Asado in Cordoba - Argentina
I drove with a bunch of my best friends from Buenos Aires to Cordoba’s Mountain range to spend a few days at my friend Matias Colombo’s property. It took us about eight hours to get there but I knew we were in for a treat. This story is about the lovely asado that awaited us upon our arrival.
An asado is an essential part of Argentina’s culture; it is not only about eating but it entails everything around it; the preparations, the conversations, the camaraderie, the aperitif, the fire and of course the wine and the languid hours that you can spend eating one.
Brilliantly our host Matias had one of his paisanos already waiting for us with the fire going; about forty five minutes before arriving he picked up the phone and gave him the green light to put the meat down on the grill.
Our last stretch driving up a dirt road within these magnificent mountains led us to his property, a sort of village in itself with many different houses and a large green space the size of a city plaza in the middle; the kind of clean cut grass we would eventually lie down for a nap after the asado.

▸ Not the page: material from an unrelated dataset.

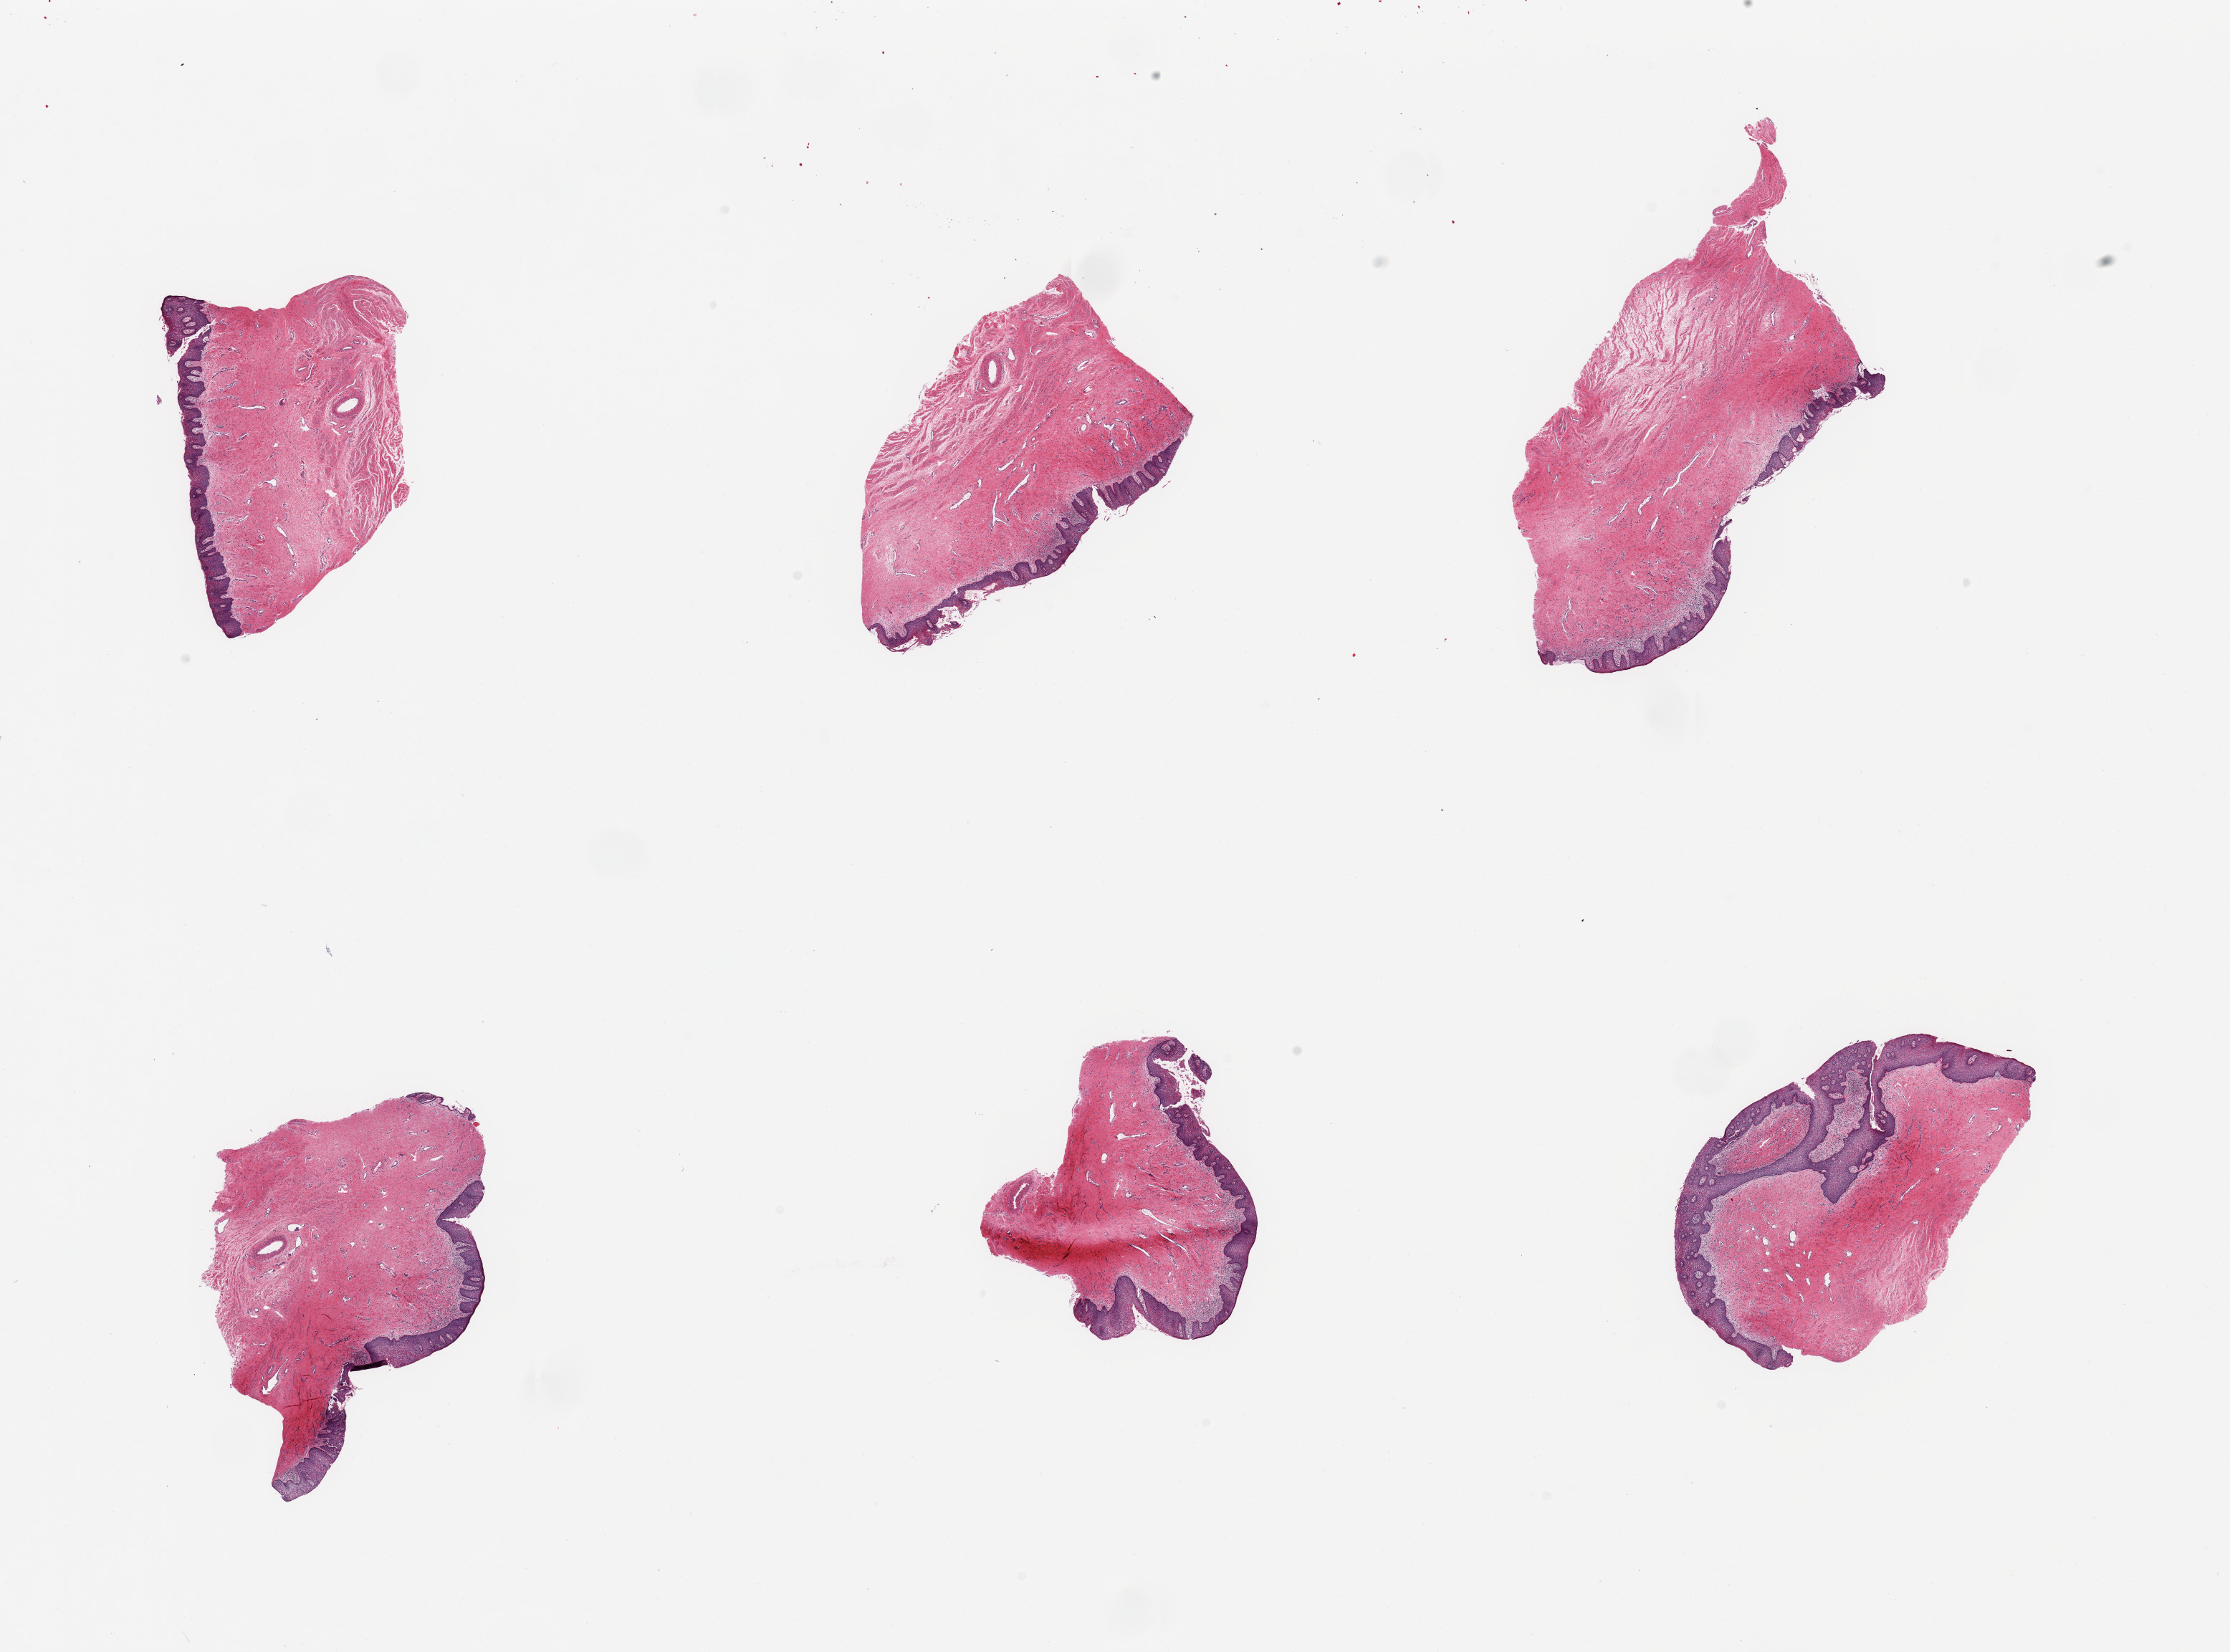
H&E whole-slide image, low-resolution overview of the scanned area, about 24.6 x 18.2 mm. PAXgene-fixed paraffin-embedded (PFPE) section. Section of vagina (target tissue). Tissue donor sample.
Reviewer comment on this tissue sample: 6 pieces; foci of chronic inflammation.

As we got there Don Antonio Cuello our asador sure enough had the meat on the grill and a massive wooden table set up under a huge tree.
Traditionally you can’t start an asado without a vermouth or an aperitif first, in this case we had a first round of a Cordoba classic: Un Fernando o Fernet y coca. Not even Italians know why Argentineans consume so much Fernet Branca but we do: Ice, Fernet Branca and Coca cola.
As we admired the beautiful cuts of meat on the grill we sat down and started enjoying our asado as it should. First the chorizos, Argentinean pork sausages; salchicha parrillera, similar to chorizos but just one long link of it slightly thinner and morcillas, blood sausage.
Then came the mollejas; nicely toasted sweetbreads served with lemon and then came the meats of course; vacio, a think chunk of meat served rare to medium rare and tira de asado; short ribs cut lengthwise about two inches thick ususally cooked all the way through but still juicy and fatty as well. Crispy grilled chicken dosed with lemon and our typical Argentinean staple sauce: chimichurri; olive oil, vinegar, parsley, garlic aji molido and pimenton.
Our asador didn’t work by itself, his sidekick was Tristan a fantastic cook that delighted us with typical no-fuss accompaniments for an asado; Ensalada Rusa, potato salad with green peas, carrots and mayonnaise; ensalada mixta, green salad with tomatoes and onions and of course Malbec; plenty of Malbec.
For dessert, the classic fresco y batata, slices of a creamy cow milk's cheese similar to Reblochon and dulce de batata which is a sweet potato paste, similar in consistency to quince or guava paste, but much sweeter and light brown in color.
After lots of food, bottles of Malbec and plenty of laughs, I ducked away from the table without anyone noticing and collapsed in the glorious grassy green for my afternoon nap, thinking of the fun and good food awaiting us for the next few days, listening to the birds, the wind and the perpetual sound of the river nearby.